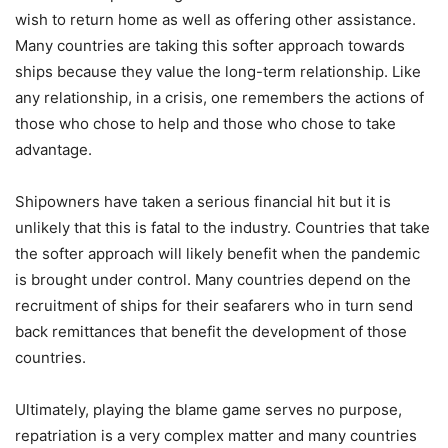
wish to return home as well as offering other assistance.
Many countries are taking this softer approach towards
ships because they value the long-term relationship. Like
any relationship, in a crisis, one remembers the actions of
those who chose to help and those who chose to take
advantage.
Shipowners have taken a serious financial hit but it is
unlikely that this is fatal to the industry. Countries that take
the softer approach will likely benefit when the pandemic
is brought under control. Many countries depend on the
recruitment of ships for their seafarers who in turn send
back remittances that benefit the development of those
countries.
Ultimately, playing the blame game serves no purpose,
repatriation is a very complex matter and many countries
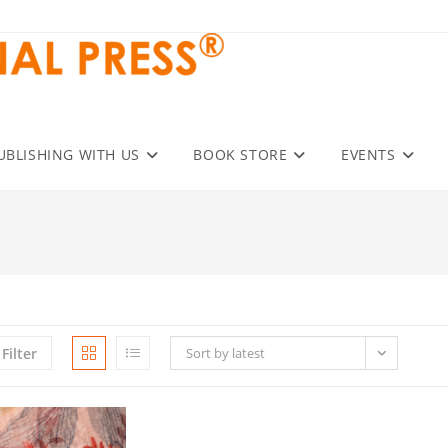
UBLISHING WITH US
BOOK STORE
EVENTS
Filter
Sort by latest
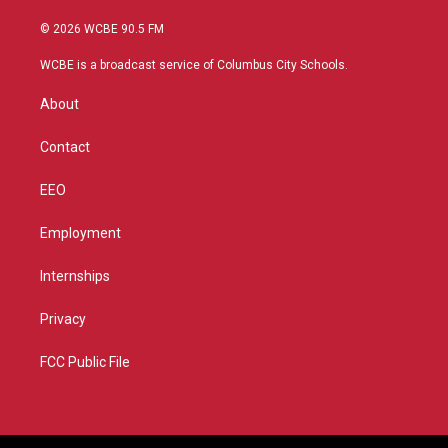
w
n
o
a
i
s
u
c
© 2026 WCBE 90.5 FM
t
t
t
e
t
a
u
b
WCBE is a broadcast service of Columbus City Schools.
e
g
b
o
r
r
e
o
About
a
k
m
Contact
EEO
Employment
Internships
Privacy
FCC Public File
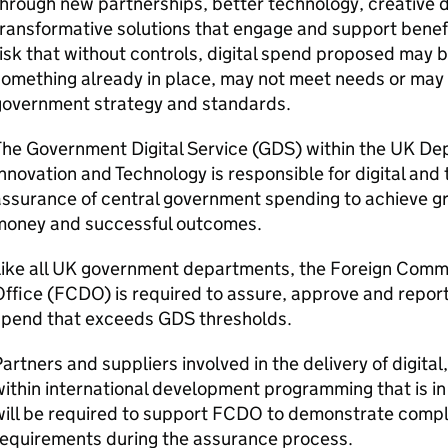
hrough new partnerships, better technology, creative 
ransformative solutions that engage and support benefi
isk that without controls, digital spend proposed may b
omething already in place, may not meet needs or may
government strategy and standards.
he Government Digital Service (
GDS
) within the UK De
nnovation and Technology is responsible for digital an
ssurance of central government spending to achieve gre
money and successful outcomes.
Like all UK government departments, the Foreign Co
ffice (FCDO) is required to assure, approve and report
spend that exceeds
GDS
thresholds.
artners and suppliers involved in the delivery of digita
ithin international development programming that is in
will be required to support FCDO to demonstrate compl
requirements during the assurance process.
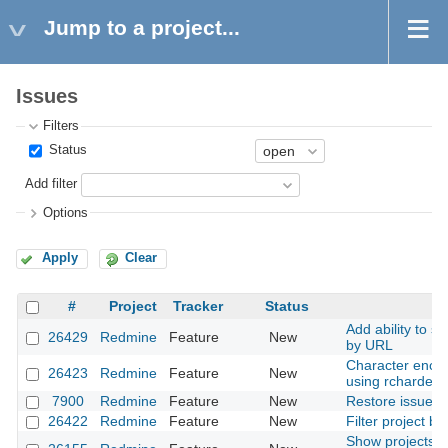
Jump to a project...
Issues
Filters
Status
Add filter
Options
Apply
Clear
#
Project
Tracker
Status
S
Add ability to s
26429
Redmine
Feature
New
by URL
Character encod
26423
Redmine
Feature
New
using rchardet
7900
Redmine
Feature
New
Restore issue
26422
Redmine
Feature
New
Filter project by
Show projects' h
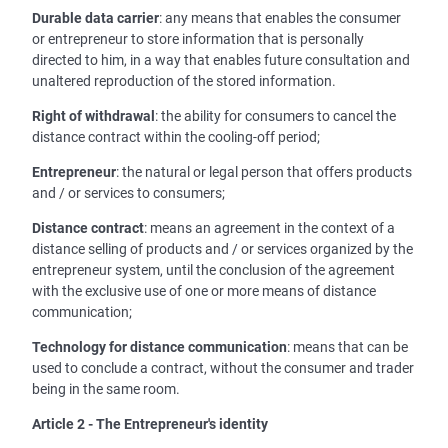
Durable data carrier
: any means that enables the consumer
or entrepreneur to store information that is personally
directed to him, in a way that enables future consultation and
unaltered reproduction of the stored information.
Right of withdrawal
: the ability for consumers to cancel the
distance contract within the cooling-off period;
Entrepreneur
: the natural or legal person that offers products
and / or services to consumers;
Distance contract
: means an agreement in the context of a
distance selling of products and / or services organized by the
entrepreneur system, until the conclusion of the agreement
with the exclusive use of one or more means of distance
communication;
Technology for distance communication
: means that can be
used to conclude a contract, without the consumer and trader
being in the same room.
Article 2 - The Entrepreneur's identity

***

Your objective | Can you rewrite the stretch of data from the line containing "Jump to a project..." through the line containing "Show projects' h", putting "Defect" wherever "Feature" appears and leaving everything else unchanged?

Response to the exercise |
Jump to a project...
Issues
Filters
Status
Add filter
Options
Apply
Clear
#
Project
Tracker
Status
S
Add ability to s
26429
Redmine
Defect
New
by URL
Character encod
26423
Redmine
Defect
New
using rchardet
7900
Redmine
Defect
New
Restore issue
26422
Redmine
Defect
New
Filter project by
Show projects' h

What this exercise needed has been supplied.